Morgan Ricks is Professor of Law at Vanderbilt University Law School; John Crawford is Professor of Law at UC Hastings College of Law; and Lev Menand is a lawyer in New York. This post is based on their recent paper.
Among the perks of being a bank is the privilege of holding an account with the central bank. Unavailable to individuals and nonbank businesses, central bank accounts pay higher interest than ordinary bank accounts. Payments between these accounts clear instantly; banks needn’t wait days or even minutes for incoming payments to post. On top of that, central bank accounts consist of base money, meaning they are fully sovereign and nondefaultable no matter how large the balance.
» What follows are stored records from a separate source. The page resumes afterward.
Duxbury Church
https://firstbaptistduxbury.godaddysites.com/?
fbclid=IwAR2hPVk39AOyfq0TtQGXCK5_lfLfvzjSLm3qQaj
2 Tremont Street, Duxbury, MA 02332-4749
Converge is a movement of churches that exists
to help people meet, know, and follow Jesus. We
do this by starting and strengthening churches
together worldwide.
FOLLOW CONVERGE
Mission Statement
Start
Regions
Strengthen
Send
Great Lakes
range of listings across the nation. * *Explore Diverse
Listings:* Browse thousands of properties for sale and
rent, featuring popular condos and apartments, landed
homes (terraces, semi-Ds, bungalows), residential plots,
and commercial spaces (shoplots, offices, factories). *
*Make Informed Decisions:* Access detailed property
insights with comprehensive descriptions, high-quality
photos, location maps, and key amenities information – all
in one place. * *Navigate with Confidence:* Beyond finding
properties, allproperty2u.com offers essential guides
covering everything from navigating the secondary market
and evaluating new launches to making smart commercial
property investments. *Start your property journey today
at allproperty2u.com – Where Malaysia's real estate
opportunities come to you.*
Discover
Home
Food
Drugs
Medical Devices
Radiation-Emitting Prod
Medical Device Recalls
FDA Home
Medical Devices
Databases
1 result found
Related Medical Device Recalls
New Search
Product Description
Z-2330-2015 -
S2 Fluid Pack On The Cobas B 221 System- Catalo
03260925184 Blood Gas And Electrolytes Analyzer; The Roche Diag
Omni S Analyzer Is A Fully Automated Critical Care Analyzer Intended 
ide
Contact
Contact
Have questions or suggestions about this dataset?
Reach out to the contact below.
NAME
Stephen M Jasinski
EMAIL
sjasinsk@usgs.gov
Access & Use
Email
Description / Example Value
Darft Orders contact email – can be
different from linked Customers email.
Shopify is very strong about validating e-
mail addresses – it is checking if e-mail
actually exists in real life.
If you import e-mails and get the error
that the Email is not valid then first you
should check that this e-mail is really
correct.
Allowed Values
By contrast, federal deposit insurance for ordinary bank accounts maxes out at $250,000—a big problem for institutions with large balances.
Our paper recently posted on SSRN, A Public Option for Bank Accounts (or Central Banking for All), argues that restricting central bank accounts to an exclusive clientele (banks) is no longer justifiable on policy grounds if indeed it ever was. We propose giving the general public—individuals, businesses, and institutions—the option to hold accounts at the central bank, which we call FedAccounts. FedAccounts would offer all the functionality of ordinary bank accounts with the exception of overdraft coverage. They would also have all the special features that banks currently enjoy on their central bank accounts, as well as some additional, complementary features. Government-issued physical currency is already an open-access resource, available to all; the FedAccount program would merely do the same for nonphysical or “account” money.